● Recorded data:
....

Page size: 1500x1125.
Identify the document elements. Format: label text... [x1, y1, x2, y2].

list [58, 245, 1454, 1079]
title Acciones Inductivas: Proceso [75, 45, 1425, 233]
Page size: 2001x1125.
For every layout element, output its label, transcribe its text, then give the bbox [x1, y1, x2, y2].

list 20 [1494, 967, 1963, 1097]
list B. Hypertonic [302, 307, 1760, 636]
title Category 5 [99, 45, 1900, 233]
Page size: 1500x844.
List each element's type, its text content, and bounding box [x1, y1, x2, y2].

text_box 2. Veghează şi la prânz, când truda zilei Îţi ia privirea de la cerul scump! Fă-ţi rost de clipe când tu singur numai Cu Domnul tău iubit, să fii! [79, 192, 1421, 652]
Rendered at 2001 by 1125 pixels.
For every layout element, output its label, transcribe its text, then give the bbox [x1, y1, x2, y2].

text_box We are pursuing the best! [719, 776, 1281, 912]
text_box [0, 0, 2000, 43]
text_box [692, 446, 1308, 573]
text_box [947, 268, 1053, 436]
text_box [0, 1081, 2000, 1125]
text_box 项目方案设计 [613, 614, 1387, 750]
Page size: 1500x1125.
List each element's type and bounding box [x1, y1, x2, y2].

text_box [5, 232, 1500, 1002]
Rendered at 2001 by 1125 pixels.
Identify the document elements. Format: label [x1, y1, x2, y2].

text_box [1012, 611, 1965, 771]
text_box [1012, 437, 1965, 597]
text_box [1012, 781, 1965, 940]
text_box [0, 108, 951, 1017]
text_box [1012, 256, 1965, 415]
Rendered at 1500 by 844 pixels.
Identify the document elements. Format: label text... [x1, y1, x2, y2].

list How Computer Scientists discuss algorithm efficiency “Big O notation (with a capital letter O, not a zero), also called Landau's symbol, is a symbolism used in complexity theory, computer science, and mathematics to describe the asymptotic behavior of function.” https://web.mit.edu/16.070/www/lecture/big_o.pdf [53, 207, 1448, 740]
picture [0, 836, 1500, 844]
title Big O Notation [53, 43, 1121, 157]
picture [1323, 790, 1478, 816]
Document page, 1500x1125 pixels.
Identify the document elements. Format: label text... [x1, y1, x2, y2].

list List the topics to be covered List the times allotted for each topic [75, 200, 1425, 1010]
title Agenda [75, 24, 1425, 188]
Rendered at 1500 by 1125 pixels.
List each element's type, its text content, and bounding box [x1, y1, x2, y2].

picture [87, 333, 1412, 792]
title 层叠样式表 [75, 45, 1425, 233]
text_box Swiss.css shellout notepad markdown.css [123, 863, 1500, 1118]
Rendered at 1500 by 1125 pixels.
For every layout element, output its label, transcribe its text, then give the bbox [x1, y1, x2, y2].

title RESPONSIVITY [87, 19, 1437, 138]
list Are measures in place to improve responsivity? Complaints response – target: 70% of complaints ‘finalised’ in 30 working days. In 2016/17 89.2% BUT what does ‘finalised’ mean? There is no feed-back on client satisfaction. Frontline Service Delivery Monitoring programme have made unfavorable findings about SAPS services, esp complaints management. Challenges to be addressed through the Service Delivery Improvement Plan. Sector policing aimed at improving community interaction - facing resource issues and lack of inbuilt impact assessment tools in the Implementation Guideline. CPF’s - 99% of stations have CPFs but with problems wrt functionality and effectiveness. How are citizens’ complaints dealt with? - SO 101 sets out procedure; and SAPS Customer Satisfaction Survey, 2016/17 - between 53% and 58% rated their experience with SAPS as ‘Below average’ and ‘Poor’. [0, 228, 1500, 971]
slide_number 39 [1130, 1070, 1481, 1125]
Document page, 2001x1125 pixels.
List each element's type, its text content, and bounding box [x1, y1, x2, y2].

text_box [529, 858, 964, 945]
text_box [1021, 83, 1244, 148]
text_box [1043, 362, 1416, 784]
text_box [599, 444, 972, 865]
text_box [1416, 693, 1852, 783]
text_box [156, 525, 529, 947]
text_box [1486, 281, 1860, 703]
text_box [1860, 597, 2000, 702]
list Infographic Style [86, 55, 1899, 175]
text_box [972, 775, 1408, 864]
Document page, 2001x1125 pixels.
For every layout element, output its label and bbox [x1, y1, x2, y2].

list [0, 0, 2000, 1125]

....

● Task prompt: Only the lines from the beginning of the material through the line with "Page size: 2001x1125." should appear in the answer, each copied exactly.

● Result:
Page size: 1500x1125.
Identify the document elements. Format: label text... [x1, y1, x2, y2].

list [58, 245, 1454, 1079]
title Acciones Inductivas: Proceso [75, 45, 1425, 233]
Page size: 2001x1125.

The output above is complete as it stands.